Натали кивает. Эмма поднимается, чтобы уйти.
(Герцену.) Эгоист!
Герцен. Но вы же сами сделали из себя рабыню – и вот чем это кончилось.
Эмма уходит.
Конечно, я эгоист. Странные люди! Гордиться своим смирением… своей рабской зависимостью от других… и вся эта система обязанностей, выдуманная для того, чтобы сделать нас как можно более тихими и похожими друг на друга… Почему мы должны отказываться от своей исключительности… крохотный очаг, который гаснет без уважения к себе и который согревает и делает нас живыми и достойными любви. Эгоизм – не враг любви, а то, чем она поддерживается. Вот почему мне без тебя не жить.
Герцен теряет присутствие духа. Натали его утешает. Она снова преобразилась и говорит совершенно спокойно.
Натали. Нет… нет… Ты не погибнешь, Александр. Я только малая часть твоего… твоего чувства достоинства… Я не могу вернуть его тебе. Но оно не исчезло в нас. Оно перешло ко мне. Я никогда тебя не оставлю. Но подумай и о моей потере… прекрасный образ любви, любви, которая становится тем больше, чем она всеохватнее, а не тем больнее, грязнее и смешнее.
Слышно – а потом и видно, – как поет Рокко. Он накрывает на стол и украшает веранду для праздника.
Ноябрь 1851 г
Герцен работает на веранде. Рокко напевает и украшает, с помощью служанки, веранду и обеденный стол. Рокко уходит и возвращается.
Рокко. Principe!
[68]
Рокко впускает русского консула. Консул раскланивается. Рокко уходит.

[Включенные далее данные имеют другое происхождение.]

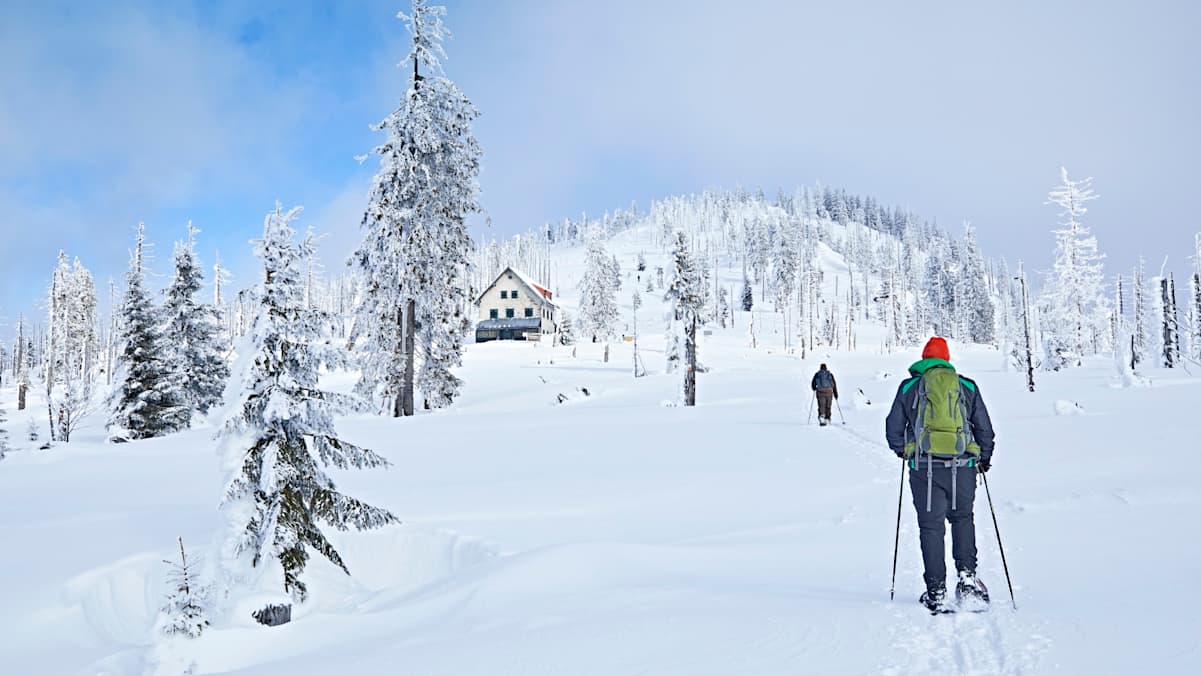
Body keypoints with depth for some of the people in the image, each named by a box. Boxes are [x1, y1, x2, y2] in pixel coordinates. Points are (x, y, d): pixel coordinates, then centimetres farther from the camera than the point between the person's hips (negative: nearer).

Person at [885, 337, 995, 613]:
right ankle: (967, 575, 4)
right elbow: (985, 428, 12)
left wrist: (901, 449, 30)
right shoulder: (968, 386, 12)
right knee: (962, 518, 19)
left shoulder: (909, 386, 8)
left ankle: (936, 592, 2)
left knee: (931, 526, 4)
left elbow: (893, 428, 10)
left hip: (925, 466, -1)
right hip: (962, 465, 1)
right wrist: (985, 458, 28)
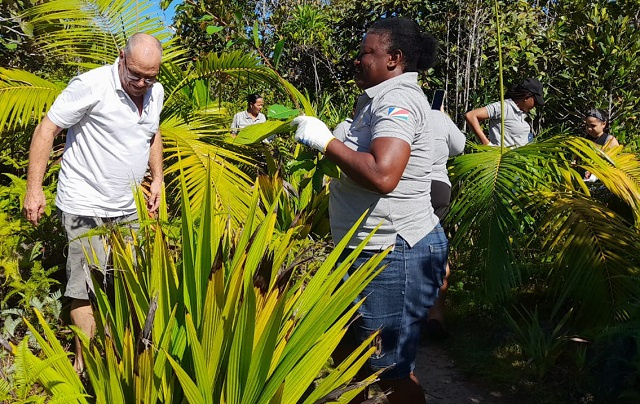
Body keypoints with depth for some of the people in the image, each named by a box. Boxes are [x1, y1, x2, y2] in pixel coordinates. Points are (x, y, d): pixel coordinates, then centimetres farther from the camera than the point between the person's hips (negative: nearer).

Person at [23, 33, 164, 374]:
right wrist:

Консул. Леонтий Васильевич Баев. Я имею честь говорить с Александром Ивановичем Герценом, я полагаю?
Герцен. Имеете.
Консул. Я – русский генеральный консул в Ницце.
Герцен. О Господи…
Консул. У меня для вас важное сообщение.
Герцен. От кого?
Консул. От его превосходительства графа Орлова.
Герцен. А, в прошлый раз он мне сообщил хорошую новость. Прошу садиться.
Консул. Благодарю. (Садится и достает из кармана бумагу, которую зачитывает.) 'Генерал-адъютант граф Орлов сообщил министру иностранных дел графу Нессельроде о том, что… (встает и почтительно склоняет голову) его императорское величество… (снова садится) всемилостивейше указал, чтобы Александр Иванович Герцен немедленно возвратился в Россию, о чем ему надлежит объявить, не принимая от него никаких причин, которые могли бы замедлить его отъезд, и не давая ему ни в каком случае отсрочки». (Складывает бумагу и убирает ее в карман.) Что же мне ответить?